**TEXT SEGMENT**.
----

Understanding SAM (Segment Anything Model) from First Principles
A practical, intuition-driven explanation of SAM — what each part does, why it works, and how it generalizes to anything.
1. What is SAM really doing?
At first glance, SAM looks like a segmentation model. But fundamentally, it solves a different problem than classical segmentation.
Classical segmentation asks: “Label every pixel in this image.”
SAM asks: “Given a hint about what I want, find that object’s mask.”
\[f(\text{image},\ \text{prompt}) \rightarrow \text{mask}\]
The key word is prompt. The prompt is how you tell SAM what you want to segment — a click, a box, some text. SAM’s job is to interpret that hint and produce a valid binary mask for the corresponding object. This is called promptable segmentation.
Why is this framing powerful? Because a promptable model can be composed into any pipeline. Give it your detector’s bounding boxes → you get instance segmentation. Give it a point from a gaze tracker → you get segmentation from eye gaze. No retraining needed.
2. High-Level Architecture
SAM has three components that run in sequence:
Image ──► Image Encoder ──────────────────────────────────┐
▼
Prompt ──► Prompt Encoder ──► Mask Decoder ──► Masks + IoU Scores
- Image Encoder — runs once per image, produces a rich feature map
- Prompt Encoder — converts your hint (point/box/mask/text) into a vector
- Mask Decoder — combines both to produce segmentation masks
The key design insight: the image encoder is expensive and runs once. Everything after that is cheap. So once you have the image embedding, you can query it with many different prompts at near-realtime speed (~50ms per prompt in a browser).
3. Image Encoder: Turning Pixels into a Feature Map
SAM uses a Vision Transformer (ViT) pretrained with MAE (Masked Autoencoder). Specifically ViT-H/16, the largest variant.
How it works:
- Input image is resized/padded to 1024×1024
- Split into 16×16 patches → 64×64 = 4096 tokens
- Each token passes through transformer layers with self-attention
- Output: a feature map \(X \in \mathbb{R}^{64 \times 64 \times 256}\) (channel reduced to 256 via 1×1 conv)

----

**ENTRIES PROVIDED**.
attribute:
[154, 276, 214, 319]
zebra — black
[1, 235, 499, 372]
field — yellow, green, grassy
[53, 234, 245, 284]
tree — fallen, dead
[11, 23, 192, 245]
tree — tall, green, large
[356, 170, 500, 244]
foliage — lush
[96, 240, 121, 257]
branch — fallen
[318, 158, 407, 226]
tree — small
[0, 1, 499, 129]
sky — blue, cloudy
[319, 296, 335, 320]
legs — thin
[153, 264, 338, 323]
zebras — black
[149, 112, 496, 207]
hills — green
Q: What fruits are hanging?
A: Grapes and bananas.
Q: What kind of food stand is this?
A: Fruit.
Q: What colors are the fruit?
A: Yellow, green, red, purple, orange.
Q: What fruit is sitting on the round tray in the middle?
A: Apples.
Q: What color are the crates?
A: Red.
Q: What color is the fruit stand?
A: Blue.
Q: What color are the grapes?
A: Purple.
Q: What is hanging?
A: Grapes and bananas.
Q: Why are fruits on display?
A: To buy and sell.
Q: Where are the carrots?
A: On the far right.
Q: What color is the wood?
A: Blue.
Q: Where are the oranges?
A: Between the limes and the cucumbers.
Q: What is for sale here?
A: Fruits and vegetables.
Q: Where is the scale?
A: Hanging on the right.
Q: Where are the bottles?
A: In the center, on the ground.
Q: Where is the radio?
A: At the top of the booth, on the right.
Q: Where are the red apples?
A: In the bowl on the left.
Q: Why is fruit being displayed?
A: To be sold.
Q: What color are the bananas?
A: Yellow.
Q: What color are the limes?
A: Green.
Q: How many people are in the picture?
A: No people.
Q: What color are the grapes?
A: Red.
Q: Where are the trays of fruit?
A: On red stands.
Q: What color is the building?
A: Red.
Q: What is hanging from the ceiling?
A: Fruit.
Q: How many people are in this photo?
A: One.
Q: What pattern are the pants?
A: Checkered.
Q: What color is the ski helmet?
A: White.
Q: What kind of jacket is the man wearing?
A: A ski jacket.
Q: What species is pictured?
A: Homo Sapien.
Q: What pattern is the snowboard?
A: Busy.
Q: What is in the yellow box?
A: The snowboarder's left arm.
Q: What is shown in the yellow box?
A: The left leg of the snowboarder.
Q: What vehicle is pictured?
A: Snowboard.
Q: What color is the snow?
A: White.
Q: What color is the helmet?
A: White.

----

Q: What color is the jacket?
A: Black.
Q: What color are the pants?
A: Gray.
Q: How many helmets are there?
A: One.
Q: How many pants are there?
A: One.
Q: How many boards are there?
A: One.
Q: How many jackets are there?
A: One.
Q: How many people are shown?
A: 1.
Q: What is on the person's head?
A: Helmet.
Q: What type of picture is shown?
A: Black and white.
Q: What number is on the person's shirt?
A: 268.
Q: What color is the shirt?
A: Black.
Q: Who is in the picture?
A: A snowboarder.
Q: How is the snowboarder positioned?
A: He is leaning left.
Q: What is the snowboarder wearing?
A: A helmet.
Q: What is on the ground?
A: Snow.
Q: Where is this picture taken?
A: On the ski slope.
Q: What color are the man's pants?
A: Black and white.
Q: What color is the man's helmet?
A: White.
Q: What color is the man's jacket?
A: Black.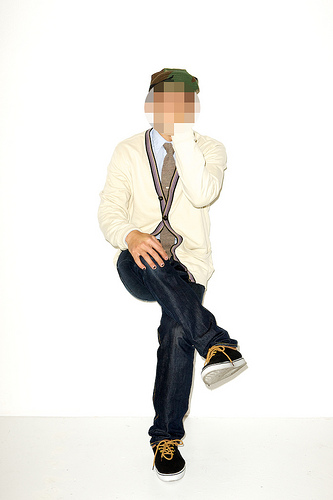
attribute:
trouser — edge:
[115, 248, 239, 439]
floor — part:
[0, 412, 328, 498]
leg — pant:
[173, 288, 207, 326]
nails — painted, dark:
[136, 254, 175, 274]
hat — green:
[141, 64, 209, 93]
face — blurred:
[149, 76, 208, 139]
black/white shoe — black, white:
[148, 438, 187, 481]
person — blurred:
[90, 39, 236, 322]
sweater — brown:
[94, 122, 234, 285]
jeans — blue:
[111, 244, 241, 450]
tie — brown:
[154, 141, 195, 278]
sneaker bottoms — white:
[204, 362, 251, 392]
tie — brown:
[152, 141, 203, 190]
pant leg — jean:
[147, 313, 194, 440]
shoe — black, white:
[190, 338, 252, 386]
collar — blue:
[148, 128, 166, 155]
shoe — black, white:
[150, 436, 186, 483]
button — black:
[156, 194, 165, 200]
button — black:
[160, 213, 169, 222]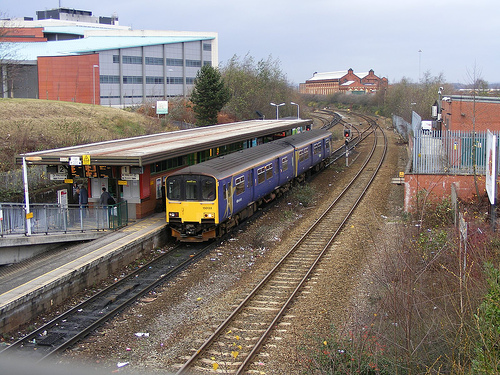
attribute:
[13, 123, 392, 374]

----

Please summarize the text on the Segment Anything Model in two sentences.

**RESPONSE TO THIS TASK**. Unlike classical segmentation, which labels every pixel, SAM takes an image and a prompt such as a click, box, or text and produces a mask for the indicated object, so it can be composed into pipelines without retraining. Its expensive image encoder, a MAE-pretrained ViT-H/16 that turns a 1024×1024 input into a 64×64×256 feature map, runs once per image, after which a cheap prompt encoder and mask decoder can handle many prompts at near-realtime speed.